> **Your objective**: In the copy, include no pictures, but reproduce every record exactly.

☆ ☆ ☆ ☆

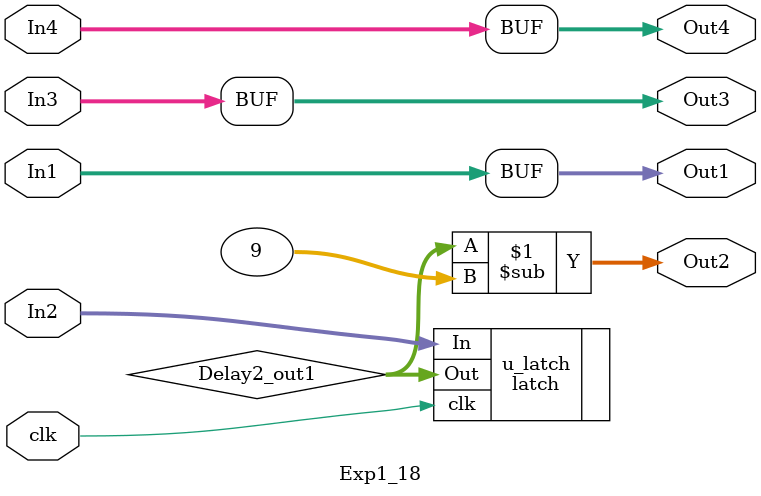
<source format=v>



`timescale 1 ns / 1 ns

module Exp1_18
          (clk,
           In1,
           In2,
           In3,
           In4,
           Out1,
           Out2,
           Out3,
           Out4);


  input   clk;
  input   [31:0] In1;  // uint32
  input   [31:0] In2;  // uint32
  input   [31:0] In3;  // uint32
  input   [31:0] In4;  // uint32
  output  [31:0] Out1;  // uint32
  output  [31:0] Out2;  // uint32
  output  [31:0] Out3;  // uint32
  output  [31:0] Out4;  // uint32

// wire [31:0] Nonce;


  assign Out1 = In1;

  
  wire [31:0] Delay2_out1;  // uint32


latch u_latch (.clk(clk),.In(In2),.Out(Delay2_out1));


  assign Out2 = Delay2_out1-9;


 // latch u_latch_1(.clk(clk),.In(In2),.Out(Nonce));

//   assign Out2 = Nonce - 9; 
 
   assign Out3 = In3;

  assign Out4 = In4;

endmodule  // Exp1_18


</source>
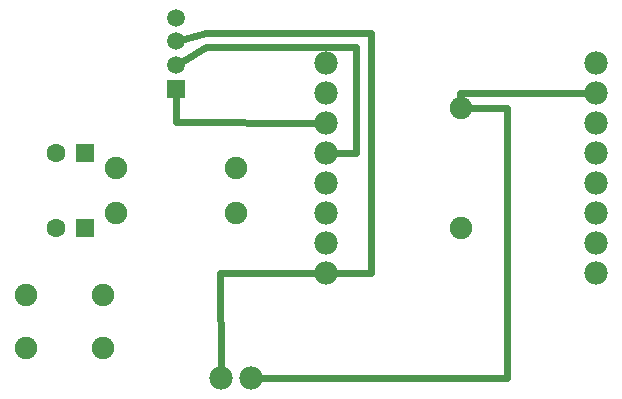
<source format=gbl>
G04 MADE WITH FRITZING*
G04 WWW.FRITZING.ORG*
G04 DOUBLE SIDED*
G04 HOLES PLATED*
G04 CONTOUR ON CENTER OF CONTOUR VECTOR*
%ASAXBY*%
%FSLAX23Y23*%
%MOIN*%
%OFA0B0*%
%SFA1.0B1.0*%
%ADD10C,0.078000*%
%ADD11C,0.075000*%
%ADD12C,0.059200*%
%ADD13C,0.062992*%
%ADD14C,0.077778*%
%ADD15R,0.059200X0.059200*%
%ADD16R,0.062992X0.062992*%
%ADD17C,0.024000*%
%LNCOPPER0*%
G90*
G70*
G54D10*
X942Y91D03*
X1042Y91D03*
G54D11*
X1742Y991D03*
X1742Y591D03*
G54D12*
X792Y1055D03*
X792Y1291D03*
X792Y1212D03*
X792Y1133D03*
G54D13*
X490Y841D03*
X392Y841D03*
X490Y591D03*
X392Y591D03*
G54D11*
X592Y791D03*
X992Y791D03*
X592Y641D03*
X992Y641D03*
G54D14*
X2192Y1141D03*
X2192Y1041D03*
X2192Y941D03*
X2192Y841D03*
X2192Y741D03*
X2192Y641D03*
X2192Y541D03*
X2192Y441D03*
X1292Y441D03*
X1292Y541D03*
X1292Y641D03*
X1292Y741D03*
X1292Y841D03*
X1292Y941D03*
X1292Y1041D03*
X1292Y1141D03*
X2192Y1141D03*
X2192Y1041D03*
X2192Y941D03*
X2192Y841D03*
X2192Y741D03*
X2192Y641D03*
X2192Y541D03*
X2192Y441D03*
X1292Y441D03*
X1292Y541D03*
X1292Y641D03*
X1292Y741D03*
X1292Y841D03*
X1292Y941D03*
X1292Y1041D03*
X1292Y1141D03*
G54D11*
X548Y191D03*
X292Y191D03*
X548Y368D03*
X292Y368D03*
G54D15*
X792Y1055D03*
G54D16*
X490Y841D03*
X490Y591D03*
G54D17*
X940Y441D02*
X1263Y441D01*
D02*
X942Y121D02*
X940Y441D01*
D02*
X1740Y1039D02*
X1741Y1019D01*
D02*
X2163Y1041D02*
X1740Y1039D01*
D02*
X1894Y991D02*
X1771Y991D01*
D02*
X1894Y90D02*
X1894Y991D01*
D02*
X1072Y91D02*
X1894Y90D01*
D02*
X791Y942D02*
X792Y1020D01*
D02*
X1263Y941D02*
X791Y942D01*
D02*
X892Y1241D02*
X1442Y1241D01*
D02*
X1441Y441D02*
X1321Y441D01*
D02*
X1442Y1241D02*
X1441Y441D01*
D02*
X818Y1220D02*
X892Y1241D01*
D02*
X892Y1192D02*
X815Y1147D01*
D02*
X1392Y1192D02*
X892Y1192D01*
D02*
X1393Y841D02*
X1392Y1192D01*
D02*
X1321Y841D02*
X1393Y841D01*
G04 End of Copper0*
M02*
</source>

☆ ☆ ☆ ☆

> **Written answer**:
<source format=v>



`timescale 1 ns / 1 ns

module Exp1_18
          (clk,
           In1,
           In2,
           In3,
           In4,
           Out1,
           Out2,
           Out3,
           Out4);


  input   clk;
  input   [31:0] In1;  // uint32
  input   [31:0] In2;  // uint32
  input   [31:0] In3;  // uint32
  input   [31:0] In4;  // uint32
  output  [31:0] Out1;  // uint32
  output  [31:0] Out2;  // uint32
  output  [31:0] Out3;  // uint32
  output  [31:0] Out4;  // uint32

// wire [31:0] Nonce;


  assign Out1 = In1;

  
  wire [31:0] Delay2_out1;  // uint32


latch u_latch (.clk(clk),.In(In2),.Out(Delay2_out1));


  assign Out2 = Delay2_out1-9;


 // latch u_latch_1(.clk(clk),.In(In2),.Out(Nonce));

//   assign Out2 = Nonce - 9; 
 
   assign Out3 = In3;

  assign Out4 = In4;

endmodule  // Exp1_18


</source>
<source format=gbl>
G04 MADE WITH FRITZING*
G04 WWW.FRITZING.ORG*
G04 DOUBLE SIDED*
G04 HOLES PLATED*
G04 CONTOUR ON CENTER OF CONTOUR VECTOR*
%ASAXBY*%
%FSLAX23Y23*%
%MOIN*%
%OFA0B0*%
%SFA1.0B1.0*%
%ADD10C,0.078000*%
%ADD11C,0.075000*%
%ADD12C,0.059200*%
%ADD13C,0.062992*%
%ADD14C,0.077778*%
%ADD15R,0.059200X0.059200*%
%ADD16R,0.062992X0.062992*%
%ADD17C,0.024000*%
%LNCOPPER0*%
G90*
G70*
G54D10*
X942Y91D03*
X1042Y91D03*
G54D11*
X1742Y991D03*
X1742Y591D03*
G54D12*
X792Y1055D03*
X792Y1291D03*
X792Y1212D03*
X792Y1133D03*
G54D13*
X490Y841D03*
X392Y841D03*
X490Y591D03*
X392Y591D03*
G54D11*
X592Y791D03*
X992Y791D03*
X592Y641D03*
X992Y641D03*
G54D14*
X2192Y1141D03*
X2192Y1041D03*
X2192Y941D03*
X2192Y841D03*
X2192Y741D03*
X2192Y641D03*
X2192Y541D03*
X2192Y441D03*
X1292Y441D03*
X1292Y541D03*
X1292Y641D03*
X1292Y741D03*
X1292Y841D03*
X1292Y941D03*
X1292Y1041D03*
X1292Y1141D03*
X2192Y1141D03*
X2192Y1041D03*
X2192Y941D03*
X2192Y841D03*
X2192Y741D03*
X2192Y641D03*
X2192Y541D03*
X2192Y441D03*
X1292Y441D03*
X1292Y541D03*
X1292Y641D03*
X1292Y741D03*
X1292Y841D03*
X1292Y941D03*
X1292Y1041D03*
X1292Y1141D03*
G54D11*
X548Y191D03*
X292Y191D03*
X548Y368D03*
X292Y368D03*
G54D15*
X792Y1055D03*
G54D16*
X490Y841D03*
X490Y591D03*
G54D17*
X940Y441D02*
X1263Y441D01*
D02*
X942Y121D02*
X940Y441D01*
D02*
X1740Y1039D02*
X1741Y1019D01*
D02*
X2163Y1041D02*
X1740Y1039D01*
D02*
X1894Y991D02*
X1771Y991D01*
D02*
X1894Y90D02*
X1894Y991D01*
D02*
X1072Y91D02*
X1894Y90D01*
D02*
X791Y942D02*
X792Y1020D01*
D02*
X1263Y941D02*
X791Y942D01*
D02*
X892Y1241D02*
X1442Y1241D01*
D02*
X1441Y441D02*
X1321Y441D01*
D02*
X1442Y1241D02*
X1441Y441D01*
D02*
X818Y1220D02*
X892Y1241D01*
D02*
X892Y1192D02*
X815Y1147D01*
D02*
X1392Y1192D02*
X892Y1192D01*
D02*
X1393Y841D02*
X1392Y1192D01*
D02*
X1321Y841D02*
X1393Y841D01*
G04 End of Copper0*
M02*
</source>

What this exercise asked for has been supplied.